Source · Lawrence History Center - Labor
The 1912 Bread and Roses Strike united twenty-five thousand textile workers from more than fifty nationalities, who held strike meetings in twenty-five languages.
Italian, Polish, Lithuanian, Syrian, Greek, French Canadian, Irish, Belgian, German, Russian, and Portuguese workers, among others, ran the strike committees together.
Source · Digital Public Library of America - Education
Robert Frost graduated co-valedictorian of Lawrence High School in 1892, sharing the honor with his future wife Elinor White.
Frost spent his American boyhood in Lawrence and later worked as an editor at the Lawrence Sentinel before farming in Derry, New Hampshire.
Source · The Frost Place - Labor
On January 10, 1860, the Pemberton Mill collapsed in roughly ninety seconds. Around one hundred forty-five workers were killed, most of them Irish and Scottish immigrant women.
After the collapse a kerosene lamp ignited the rubble. Trapped survivors burned alive while the city watched. The disaster became an early national argument for industrial safety regulation.
Source · New England Historical Society - Women's Rights
During the Bread and Roses Strike, about seven hundred striker children were sent out of Lawrence to live with sympathetic families in New York, New Jersey, and Vermont.
When Lawrence police clubbed mothers trying to put the second train of children on board, photographs of the beatings forced Congress to open hearings.
Source · Bread and Roses Heritage Committee - Immigration
As of the 2020 census, Lawrence is the most Hispanic city in Massachusetts: eighty-two percent of residents identify as Hispanic or Latino.
Dominicans are the largest single ancestry group, followed by Puerto Ricans. The city's population peaked at ninety-four thousand in 1920 and stood at eighty-nine thousand in 2020.
Source · U.S. Census Bureau QuickFacts - Innovation
By 1917, Lawrence led the United States in worsted and woolen production. The American Woolen Company alone employed seventeen thousand operatives in the city.

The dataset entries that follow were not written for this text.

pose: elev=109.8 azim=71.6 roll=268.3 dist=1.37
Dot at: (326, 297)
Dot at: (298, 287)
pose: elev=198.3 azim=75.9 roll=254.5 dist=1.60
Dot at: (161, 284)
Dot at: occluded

Source · Encyclopedia Americana (1920) - Civic Firsts
The 2018 Merrimack Valley gas explosions ignited more than eighty fires across Lawrence, Andover, and North Andover in a single afternoon, evacuating roughly thirty thousand residents.

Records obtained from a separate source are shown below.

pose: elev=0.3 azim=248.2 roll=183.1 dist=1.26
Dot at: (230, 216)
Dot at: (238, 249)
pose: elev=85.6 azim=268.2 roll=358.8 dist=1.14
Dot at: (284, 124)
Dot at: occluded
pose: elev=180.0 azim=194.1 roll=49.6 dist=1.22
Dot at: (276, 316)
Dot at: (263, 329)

The NTSB blamed weak engineering management at Columbia Gas. The company pleaded guilty in 2020 and paid a fifty-three million dollar fine.

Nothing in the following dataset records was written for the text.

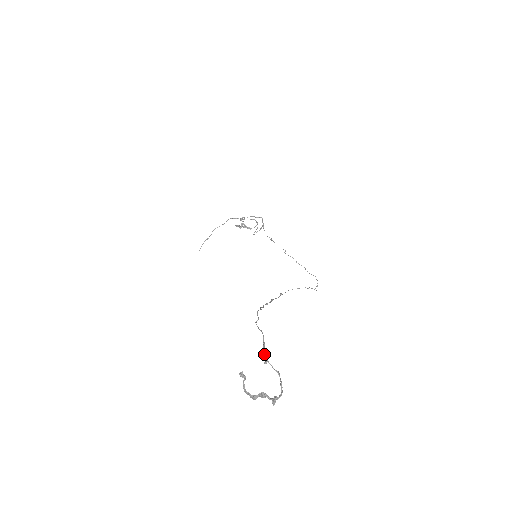
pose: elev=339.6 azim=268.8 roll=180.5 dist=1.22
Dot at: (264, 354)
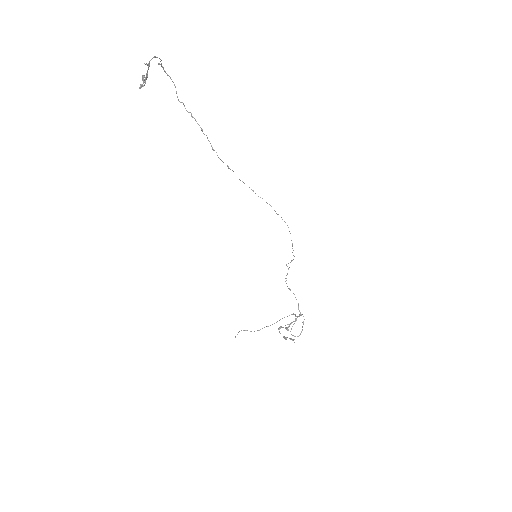
Dot at: occluded
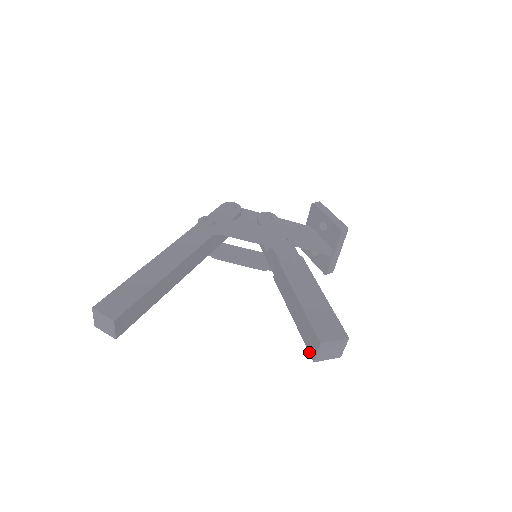
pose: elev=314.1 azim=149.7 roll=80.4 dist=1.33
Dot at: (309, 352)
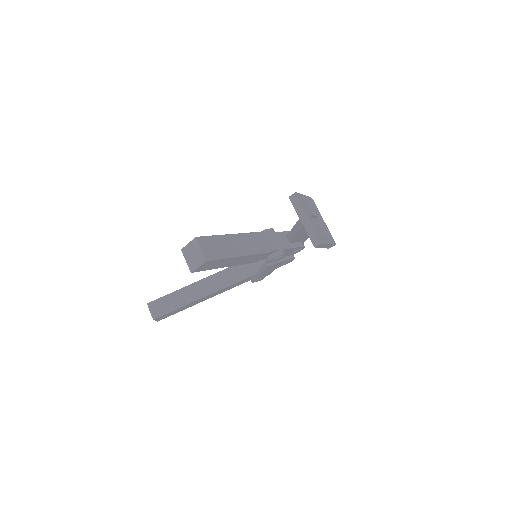
Dot at: occluded
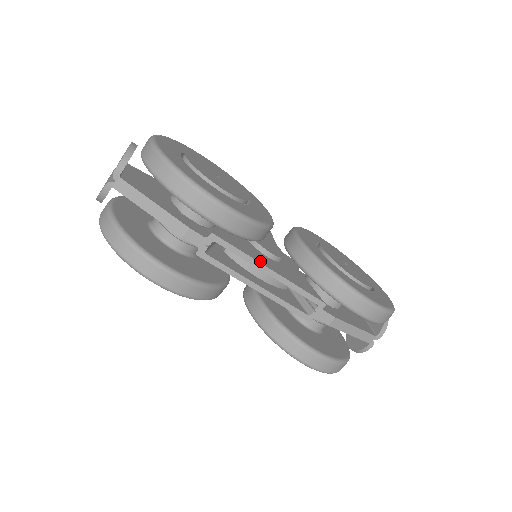
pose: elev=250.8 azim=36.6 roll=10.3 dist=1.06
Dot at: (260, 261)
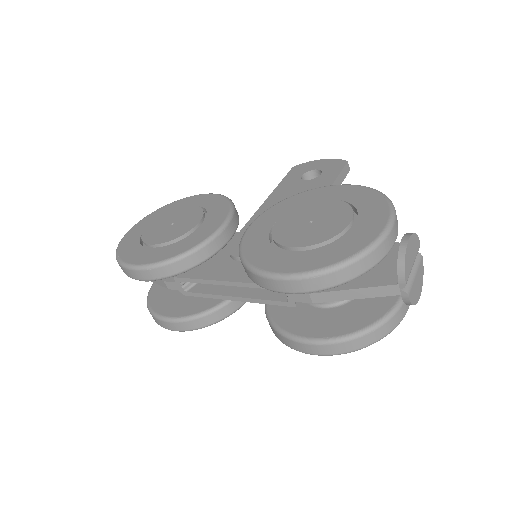
Dot at: (216, 277)
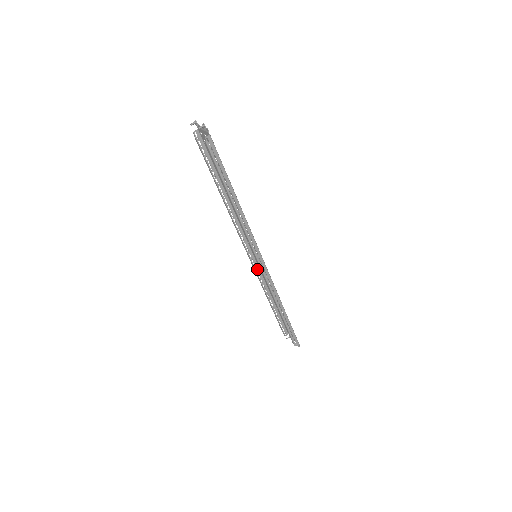
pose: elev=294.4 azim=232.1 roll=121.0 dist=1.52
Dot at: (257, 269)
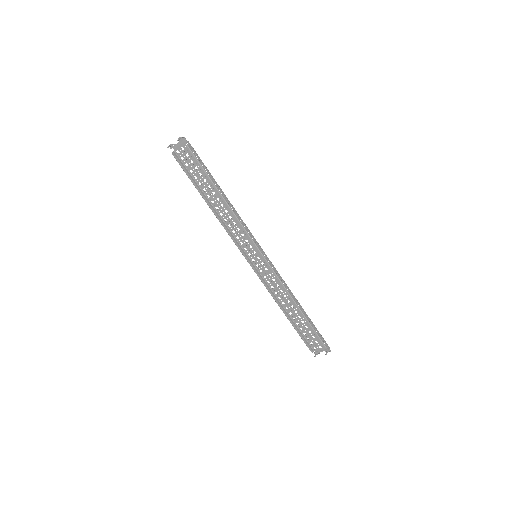
Dot at: (260, 277)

Source · National Transportation Safety Board
The people
Figures from Lawrence.
Abbott Lawrence
Industrial · 1815–1880
Boston textile capitalist, co-founder of the Essex Company (1845), principal investor in the planned mill city that took his name. Later U.S. Minister to the Court of St. James.
Anna LoPizzo
Progressive Era · 1880–1920
Italian immigrant textile worker shot dead on January 29, 1912, during the Bread and Roses Strike. The Italian-American community of Lawrence holds her memory each January.
Robert Frost
Progressive Era · 1880–1920
Lawrence High School class of 1892, co-valedictorian, first poems published in the Lawrence High School Bulletin and the Lawrence Sentinel. Four-time Pulitzer winner.
Elizabeth Gurley Flynn
Progressive Era · 1880–1920
IWW organizer, twenty-one years old when she arrived in Lawrence to help run the Bread and Roses Strike. Later a founder of the American Civil Liberties Union.
Big Bill Haywood
Progressive Era · 1880–1920
Founding leader of the Industrial Workers of the World. Led strike strategy in Lawrence in 1912. The Bread and Roses victory was the high-water mark of IWW industrial unionism in the East.
Arturo Giovannitti
Progressive Era · 1880–1920
Italian-American poet and IWW organizer. Jailed for nearly a year on a framed murder charge during the strike. Acquitted in November 1912. His prison verse circulated nationally.